(Page images and extracted text)
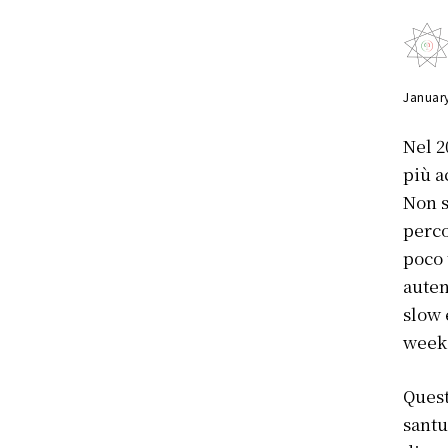
Januar
Nel 2
più a
Non s
perco
poco 
auten
slow 
weeke
Quest
santu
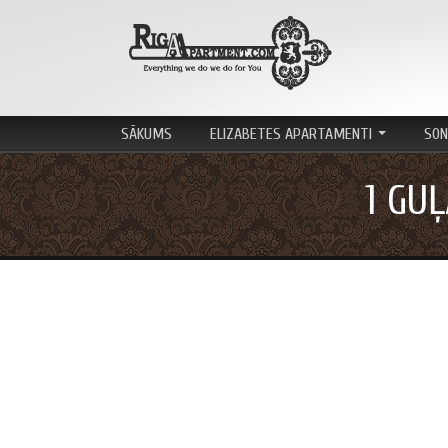
Skip
to
content
SĀKUMS
ELIZABETES APARTAMENTI
SON
...
1 GU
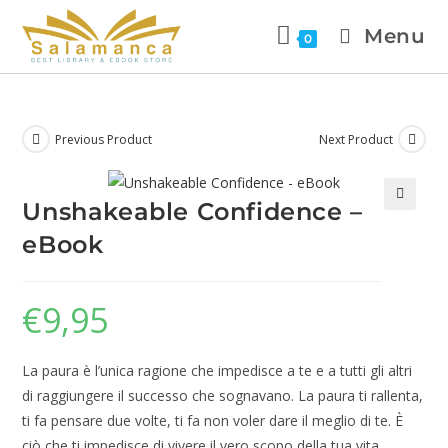
Menu
0
Previous Product
Next Product
Unshakeable Confidence –
🔍
eBook
€
9,95
La paura è l’unica ragione che impedisce a te e a tutti gli altri
di raggiungere il successo che sognavano. La paura ti rallenta,
ti fa pensare due volte, ti fa non voler dare il meglio di te. È
ciò che ti impedisce di vivere il vero scopo della tua vita.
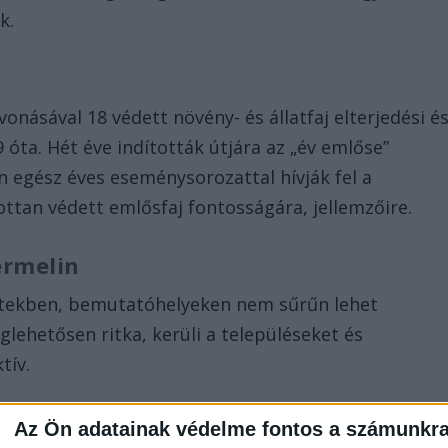
k.
ásával 18 védett növény- és állatfaj elterjedési é
9 óta. Hét éve indították útjára az „év emlőse”
egész éves eseménysorozattal hívják fel a
ottan védett emlősfaj fontosságára, jellemzőire.
ermelin
kertekben, bemutatóhelyeken nem sűrűn lehet
glehetősen ritka, kerüli a településeket és
tív.
Az Ön adatainak védelme fontos a számunkr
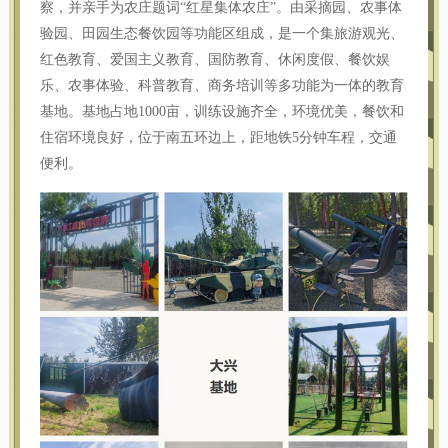
察，并亲手为农庄题词“红星集体农庄”。由采摘园、农事体
验园、田园生态餐饮园等功能区组成，是一个集旅游观光、
红色教育、爱国主义教育、国防教育、休闲度假、餐饮娱
乐、农事体验、科普教育、商务培训等多功能为一体的教育
基地。基地占地1000亩，训练设施齐全，环境优美，餐饮和
住宿环境良好，位于南五环边上，距地铁5分钟车程，交通
便利。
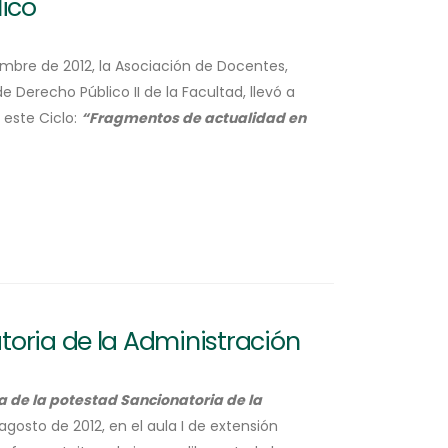
ico
mbre de 2012, la Asociación de Docentes,
erecho Público II de la Facultad, llevó a
 este Ciclo:
“Fragmentos de actualidad en
toria de la Administración
a de la potestad Sancionatoria de la
 agosto de 2012, en el aula I de extensión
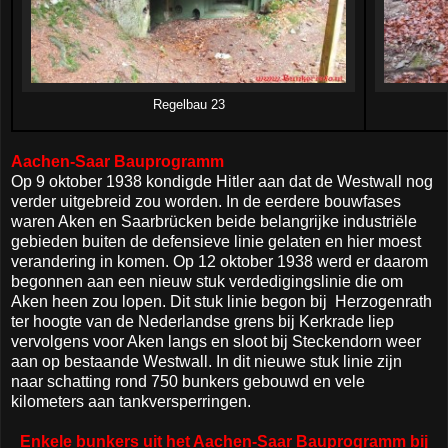
Regelbau 23
Aachen-Saar Bauprogramm
Op 9 oktober 1938 kondigde Hitler aan dat de Westwall nog
verder uitgebreid zou worden. In de eerdere bouwfases
waren Aken en Saarbrücken beide belangrijke industriële
gebieden buiten de defensieve linie gelaten en hier moest
verandering in komen. Op 12 oktober 1938 werd er daarom
begonnen aan een nieuw stuk verdedigingslinie die om
Aken heen zou lopen. Dit stuk linie begon bij Herzogenrath
ter hoogte van de Nederlandse grens bij Kerkrade liep
vervolgens voor Aken langs en sloot bij Steckendorn weer
aan op bestaande Westwall. In dit nieuwe stuk linie zijn
naar schatting rond 750 bunkers gebouwd en vele
kilometers aan tankversperringen.
Enkele bunkers uit het Aachen-Saar Bauprogramm bij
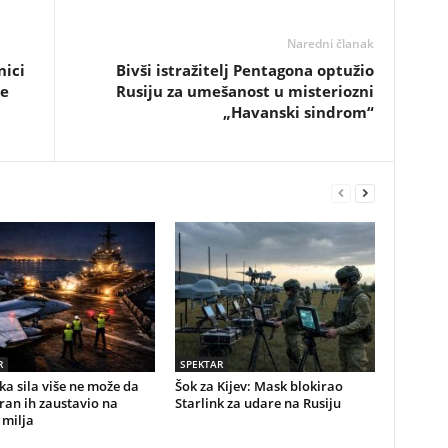
Naredni članak
nici
Bivši istražitelj Pentagona optužio
pe
Rusiju za umešanost u misteriozni
„Havanski sindrom“
R
SPEKTAR
a sila više ne može da
Šok za Kijev: Mask blokirao
Iran ih zaustavio na
Starlink za udare na Rusiju
 milja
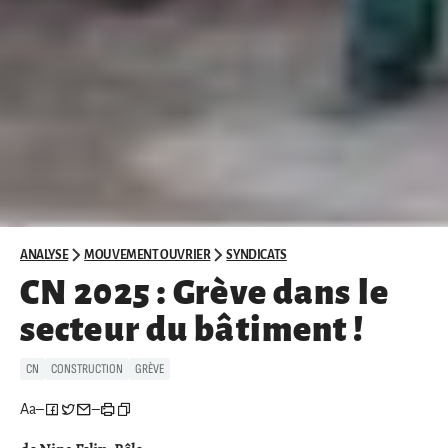
ANALYSE
MOUVEMENT OUVRIER
SYNDICATS
CN 2025 : Grève dans le
secteur du bâtiment !
CN
CONSTRUCTION
GRÈVE
Aa
–
–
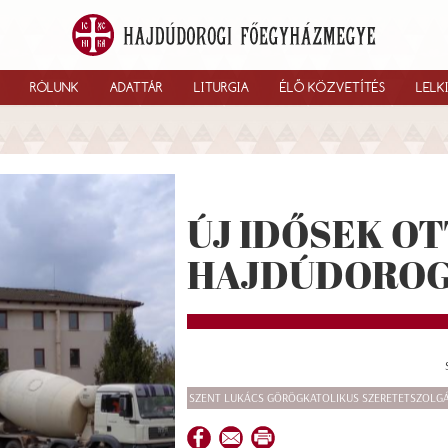
RÓLUNK
ADATTÁR
LITURGIA
ÉLŐ KÖZVETÍTÉS
LELK
ÚJ IDŐSEK O
HAJDÚDORO
SZENT LUKÁCS GÖRÖGKATOLIKUS SZERETETSZOLG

▶ _Instructions for the task_:
Print the entries above exactly, taking out only the pictures.

▶ _Written solution_:
Januar
Nel 2
più a
Non s
perco
poco 
auten
slow 
weeke
Quest
santu
Skip
to
content
SĀKUMS
ELIZABETES APARTAMENTI
SON
...
1 GU
Menu
0
Previous Product
Next Product
Unshakeable Confidence –
🔍
eBook
€
9,95
La paura è l’unica ragione che impedisce a te e a tutti gli altri
di raggiungere il successo che sognavano. La paura ti rallenta,
ti fa pensare due volte, ti fa non voler dare il meglio di te. È
ciò che ti impedisce di vivere il vero scopo della tua vita.
k.
ásával 18 védett növény- és állatfaj elterjedési é
9 óta. Hét éve indították útjára az „év emlőse”
egész éves eseménysorozattal hívják fel a
ottan védett emlősfaj fontosságára, jellemzőire.
ermelin
kertekben, bemutatóhelyeken nem sűrűn lehet
glehetősen ritka, kerüli a településeket és
tív.
Az Ön adatainak védelme fontos a számunkr
察，并亲手为农庄题词“红星集体农庄”。由采摘园、农事体
验园、田园生态餐饮园等功能区组成，是一个集旅游观光、
红色教育、爱国主义教育、国防教育、休闲度假、餐饮娱
乐、农事体验、科普教育、商务培训等多功能为一体的教育
基地。基地占地1000亩，训练设施齐全，环境优美，餐饮和
住宿环境良好，位于南五环边上，距地铁5分钟车程，交通
便利。
ico
mbre de 2012, la Asociación de Docentes,
erecho Público II de la Facultad, llevó a
 este Ciclo:
“Fragmentos de actualidad en
toria de la Administración
a de la potestad Sancionatoria de la
 agosto de 2012, en el aula I de extensión
Regelbau 23
Aachen-Saar Bauprogramm
Op 9 oktober 1938 kondigde Hitler aan dat de Westwall nog
verder uitgebreid zou worden. In de eerdere bouwfases
waren Aken en Saarbrücken beide belangrijke industriële
gebieden buiten de defensieve linie gelaten en hier moest
verandering in komen. Op 12 oktober 1938 werd er daarom
begonnen aan een nieuw stuk verdedigingslinie die om
Aken heen zou lopen. Dit stuk linie begon bij Herzogenrath
ter hoogte van de Nederlandse grens bij Kerkrade liep
vervolgens voor Aken langs en sloot bij Steckendorn weer
aan op bestaande Westwall. In dit nieuwe stuk linie zijn
naar schatting rond 750 bunkers gebouwd en vele
kilometers aan tankversperringen.
Enkele bunkers uit het Aachen-Saar Bauprogramm bij
Naredni članak
nici
Bivši istražitelj Pentagona optužio
pe
Rusiju za umešanost u misteriozni
„Havanski sindrom“
R
SPEKTAR
a sila više ne može da
Šok za Kijev: Mask blokirao
Iran ih zaustavio na
Starlink za udare na Rusiju
 milja
ANALYSE
MOUVEMENT OUVRIER
SYNDICATS
CN 2025 : Grève dans le
secteur du bâtiment !
CN
CONSTRUCTION
GRÈVE
Aa
–
–
RÓLUNK
ADATTÁR
LITURGIA
ÉLŐ KÖZVETÍTÉS
LELK
ÚJ IDŐSEK O
HAJDÚDORO
SZENT LUKÁCS GÖRÖGKATOLIKUS SZERETETSZOLG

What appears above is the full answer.